One reason it's hard for people to simplify their burial practices is that in the US the death care industry is big business, bringing in about $20 billion dollars each year. The industry is increasingly monopolized by a single company, Service Corporation International, whose marketing practices are slick, and their sales often take place when families are disoriented and vulnerable.
In the US, it's possible to be buried without the embalming fluid, casket, vault and the rest, but it's hard. It's especially hard to find a cemetery willing to accept a body not participating in the usual burial plans.

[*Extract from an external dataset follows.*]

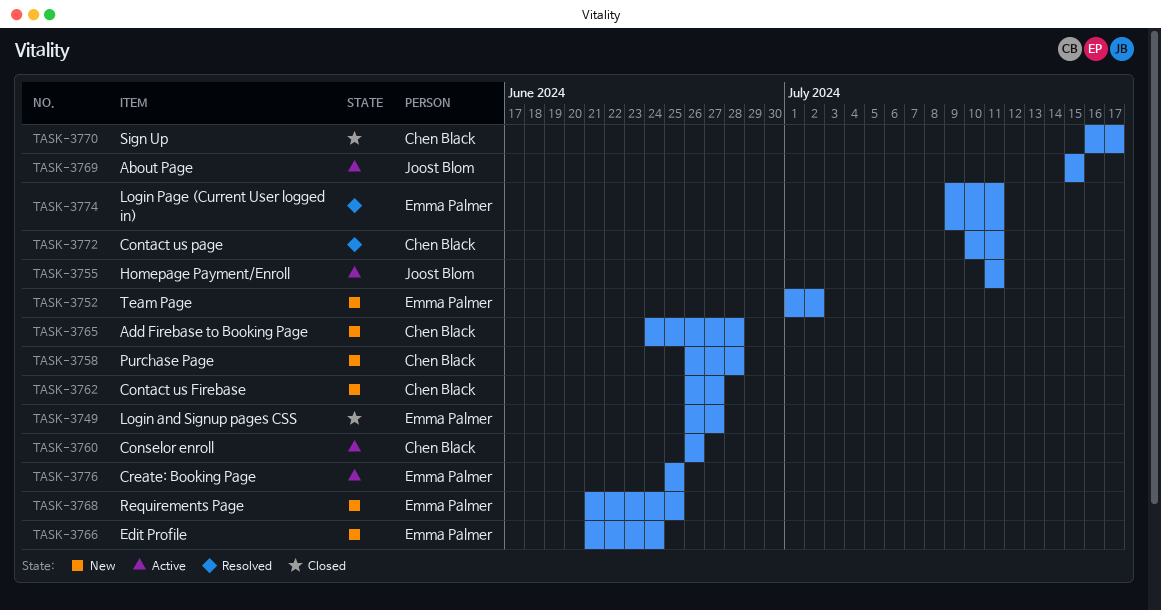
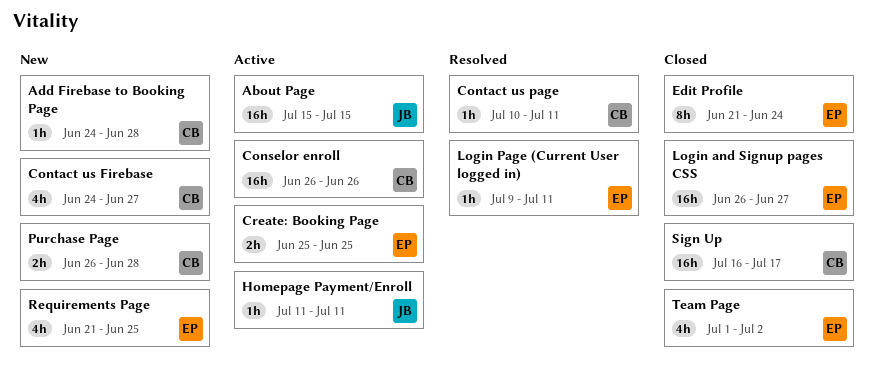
Contact us Firebase, start: Jun 26 -> Jun 24
Edit Profile, status: New -> Closed
Team Page, status: New -> Closed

Also, a death certificate has to be delivered to the medical examiner and a permit is needed to transport the body.
I don't like thinking that my last impact on Earth might be meekly going along with somebody's business plan involving such resource waste and pollution as described above.
Once a fellow in India explained to me about the practice of a certain sect there of exposing corpses to vultures. "It's a final act of generosity the dead person performs for us all," the man told me, and I've always thought that that was a good attitude.
I'm not particularly into vultures, but I do feel good about visualizing the nutrients and minerals that have been borrowed by my body freely flowing back into the ecosystem when I no longer need them.
There are lots of ways this can happen. One needs to think outside the box, not let yourself lose control of your own life, or else have friends you can count on, who'll help you dispose of your body the way you want. Even with that, you'll need some luck, because the system strongly favors the industry's funeral-home burial packages.